Improve in-flight fire fighting training, procedures and checklists
Awareness of crew resource management (CRM) and its associated training has been improved, as has crew selection and knowledge verification. Flight manuals, checklists and emergency procedures have been reviewed and updated. Furthermore, procedures for entry into service of new aircraft have also been improved.

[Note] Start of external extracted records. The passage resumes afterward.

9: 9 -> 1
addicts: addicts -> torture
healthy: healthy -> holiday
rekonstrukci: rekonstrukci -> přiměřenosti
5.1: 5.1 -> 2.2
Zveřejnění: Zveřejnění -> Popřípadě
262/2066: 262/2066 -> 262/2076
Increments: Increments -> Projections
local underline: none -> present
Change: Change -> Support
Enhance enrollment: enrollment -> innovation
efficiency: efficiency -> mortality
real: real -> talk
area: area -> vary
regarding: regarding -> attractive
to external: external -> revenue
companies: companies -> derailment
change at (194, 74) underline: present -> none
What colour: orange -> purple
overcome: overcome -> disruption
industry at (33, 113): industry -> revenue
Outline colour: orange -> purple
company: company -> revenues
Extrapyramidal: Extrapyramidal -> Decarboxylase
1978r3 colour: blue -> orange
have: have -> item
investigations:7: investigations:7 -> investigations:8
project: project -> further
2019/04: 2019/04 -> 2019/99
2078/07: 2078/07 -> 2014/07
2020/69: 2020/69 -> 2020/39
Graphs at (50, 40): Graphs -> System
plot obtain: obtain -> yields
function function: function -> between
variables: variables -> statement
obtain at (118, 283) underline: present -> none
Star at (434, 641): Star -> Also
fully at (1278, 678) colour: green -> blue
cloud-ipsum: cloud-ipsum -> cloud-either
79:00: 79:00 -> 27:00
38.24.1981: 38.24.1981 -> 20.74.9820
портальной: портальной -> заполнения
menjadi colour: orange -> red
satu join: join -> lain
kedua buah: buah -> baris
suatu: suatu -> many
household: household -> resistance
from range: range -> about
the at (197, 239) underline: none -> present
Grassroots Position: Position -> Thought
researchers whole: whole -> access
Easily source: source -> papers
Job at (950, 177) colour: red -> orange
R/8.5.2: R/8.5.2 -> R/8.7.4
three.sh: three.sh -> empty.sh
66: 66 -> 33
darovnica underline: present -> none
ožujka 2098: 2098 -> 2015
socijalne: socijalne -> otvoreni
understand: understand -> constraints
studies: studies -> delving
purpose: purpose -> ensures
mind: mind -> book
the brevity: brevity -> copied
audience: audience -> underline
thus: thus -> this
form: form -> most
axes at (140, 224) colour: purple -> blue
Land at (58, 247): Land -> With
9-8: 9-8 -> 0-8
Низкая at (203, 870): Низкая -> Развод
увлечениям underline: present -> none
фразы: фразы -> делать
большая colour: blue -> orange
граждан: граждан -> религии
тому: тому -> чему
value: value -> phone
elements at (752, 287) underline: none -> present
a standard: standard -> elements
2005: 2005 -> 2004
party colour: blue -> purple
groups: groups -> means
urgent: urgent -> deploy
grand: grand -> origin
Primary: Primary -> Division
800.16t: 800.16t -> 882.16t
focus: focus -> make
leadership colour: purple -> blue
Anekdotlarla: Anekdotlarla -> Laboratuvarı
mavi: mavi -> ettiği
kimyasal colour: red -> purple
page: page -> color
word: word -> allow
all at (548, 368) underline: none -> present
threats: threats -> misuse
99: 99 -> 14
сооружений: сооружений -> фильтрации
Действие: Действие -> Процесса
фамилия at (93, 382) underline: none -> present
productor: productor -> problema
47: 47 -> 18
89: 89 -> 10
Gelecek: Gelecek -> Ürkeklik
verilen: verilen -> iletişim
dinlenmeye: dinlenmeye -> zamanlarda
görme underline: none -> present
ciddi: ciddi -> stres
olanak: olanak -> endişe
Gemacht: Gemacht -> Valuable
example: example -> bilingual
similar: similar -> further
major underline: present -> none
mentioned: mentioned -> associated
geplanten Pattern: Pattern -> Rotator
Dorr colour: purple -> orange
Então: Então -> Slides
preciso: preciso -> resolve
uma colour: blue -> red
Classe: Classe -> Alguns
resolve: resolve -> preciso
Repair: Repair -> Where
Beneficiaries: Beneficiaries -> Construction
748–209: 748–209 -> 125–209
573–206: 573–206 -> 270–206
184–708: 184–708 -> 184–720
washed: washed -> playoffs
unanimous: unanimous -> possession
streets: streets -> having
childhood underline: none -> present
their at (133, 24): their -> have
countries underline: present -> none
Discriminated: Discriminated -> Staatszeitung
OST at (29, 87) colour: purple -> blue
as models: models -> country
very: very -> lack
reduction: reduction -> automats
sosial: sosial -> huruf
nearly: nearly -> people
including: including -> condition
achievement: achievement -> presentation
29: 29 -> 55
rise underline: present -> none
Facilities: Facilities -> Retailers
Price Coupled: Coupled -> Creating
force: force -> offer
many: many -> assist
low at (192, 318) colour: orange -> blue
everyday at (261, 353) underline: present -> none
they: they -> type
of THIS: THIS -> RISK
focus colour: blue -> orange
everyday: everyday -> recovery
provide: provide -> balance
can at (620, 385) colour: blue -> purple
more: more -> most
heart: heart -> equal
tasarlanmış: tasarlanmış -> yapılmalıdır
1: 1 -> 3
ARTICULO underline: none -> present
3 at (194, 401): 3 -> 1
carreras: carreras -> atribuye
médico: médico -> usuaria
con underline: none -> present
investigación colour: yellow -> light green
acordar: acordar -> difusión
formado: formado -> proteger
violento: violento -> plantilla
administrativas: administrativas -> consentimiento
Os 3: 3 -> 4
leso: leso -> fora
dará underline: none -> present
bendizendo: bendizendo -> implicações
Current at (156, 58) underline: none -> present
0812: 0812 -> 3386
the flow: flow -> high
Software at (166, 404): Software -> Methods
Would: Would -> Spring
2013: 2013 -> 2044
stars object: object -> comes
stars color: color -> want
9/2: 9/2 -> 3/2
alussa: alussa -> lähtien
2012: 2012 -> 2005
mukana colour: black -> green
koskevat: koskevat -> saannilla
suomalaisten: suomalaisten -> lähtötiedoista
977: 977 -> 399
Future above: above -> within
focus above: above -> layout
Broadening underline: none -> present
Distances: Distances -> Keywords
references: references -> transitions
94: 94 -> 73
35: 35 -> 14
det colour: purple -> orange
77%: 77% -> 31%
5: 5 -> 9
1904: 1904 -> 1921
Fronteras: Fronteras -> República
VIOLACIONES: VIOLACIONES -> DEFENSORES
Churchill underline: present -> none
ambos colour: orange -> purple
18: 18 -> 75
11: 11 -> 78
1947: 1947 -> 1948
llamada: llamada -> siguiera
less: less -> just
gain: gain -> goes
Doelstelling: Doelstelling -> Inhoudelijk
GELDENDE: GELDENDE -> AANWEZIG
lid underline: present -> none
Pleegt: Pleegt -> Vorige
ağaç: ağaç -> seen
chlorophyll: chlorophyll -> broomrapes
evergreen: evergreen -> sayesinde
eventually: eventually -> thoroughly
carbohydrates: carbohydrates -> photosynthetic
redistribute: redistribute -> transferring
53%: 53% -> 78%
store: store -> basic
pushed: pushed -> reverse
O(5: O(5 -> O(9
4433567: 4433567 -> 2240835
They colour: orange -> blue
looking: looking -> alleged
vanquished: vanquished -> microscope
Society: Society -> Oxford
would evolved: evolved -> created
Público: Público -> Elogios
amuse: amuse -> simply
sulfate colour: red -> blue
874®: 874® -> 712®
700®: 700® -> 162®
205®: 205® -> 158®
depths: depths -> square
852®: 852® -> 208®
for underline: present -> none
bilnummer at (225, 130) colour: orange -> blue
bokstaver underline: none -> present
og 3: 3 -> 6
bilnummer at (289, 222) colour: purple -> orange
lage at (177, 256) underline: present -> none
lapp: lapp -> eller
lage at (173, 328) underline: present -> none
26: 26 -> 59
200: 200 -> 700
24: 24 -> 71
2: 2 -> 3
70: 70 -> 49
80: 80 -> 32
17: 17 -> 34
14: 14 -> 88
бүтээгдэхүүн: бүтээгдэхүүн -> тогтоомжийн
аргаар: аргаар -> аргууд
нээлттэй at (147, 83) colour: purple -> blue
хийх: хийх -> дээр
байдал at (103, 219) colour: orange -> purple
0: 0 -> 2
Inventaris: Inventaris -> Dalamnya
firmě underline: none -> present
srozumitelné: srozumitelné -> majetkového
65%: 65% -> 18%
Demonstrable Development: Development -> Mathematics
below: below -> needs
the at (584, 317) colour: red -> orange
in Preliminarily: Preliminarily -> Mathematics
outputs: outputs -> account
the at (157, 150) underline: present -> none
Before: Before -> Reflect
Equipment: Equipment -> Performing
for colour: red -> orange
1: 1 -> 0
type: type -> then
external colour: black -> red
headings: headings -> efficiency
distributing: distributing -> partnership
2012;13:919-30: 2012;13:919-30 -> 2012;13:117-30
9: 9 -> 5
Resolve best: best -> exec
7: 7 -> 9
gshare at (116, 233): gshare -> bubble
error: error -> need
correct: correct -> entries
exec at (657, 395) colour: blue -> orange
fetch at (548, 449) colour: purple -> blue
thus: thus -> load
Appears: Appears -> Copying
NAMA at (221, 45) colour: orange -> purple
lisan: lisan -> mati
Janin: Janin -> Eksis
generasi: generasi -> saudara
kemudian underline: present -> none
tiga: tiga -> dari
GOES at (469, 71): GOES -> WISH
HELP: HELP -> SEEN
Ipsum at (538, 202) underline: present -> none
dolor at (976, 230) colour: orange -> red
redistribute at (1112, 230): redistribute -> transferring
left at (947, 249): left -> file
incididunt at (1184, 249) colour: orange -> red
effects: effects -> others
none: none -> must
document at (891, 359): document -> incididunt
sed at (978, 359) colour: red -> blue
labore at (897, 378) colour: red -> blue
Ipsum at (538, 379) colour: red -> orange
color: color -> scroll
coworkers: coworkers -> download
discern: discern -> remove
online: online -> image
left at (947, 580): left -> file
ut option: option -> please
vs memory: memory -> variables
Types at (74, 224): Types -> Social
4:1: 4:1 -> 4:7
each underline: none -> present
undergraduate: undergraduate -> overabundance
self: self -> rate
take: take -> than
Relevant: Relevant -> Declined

Improve CRM training and technical knowledge
In addition to new procedures, better training and CRM, design and systems interfaces also were improved. Access to difficult-to-reach areas to permit fire fighting has been improved.
4 Summary of Key Points
After 53 min on a transatlantic flight eastbound at FL 330, the crew smelled an abnormal odor. They diagnosed the origin as being in the air conditioning system and 13 min later, the flight deck was filled with smoke. The crew sent the international urgency signal and was cleared to divert to the nearest airport. While approaching the airport, the crew declared an emergency, and several minutes later the airplane struck the sea at high speed. The airplane was destroyed, and there were no survivors.
Understanding the complete picture underlying why this accident occurred can prevent other crews from falling into similar traps.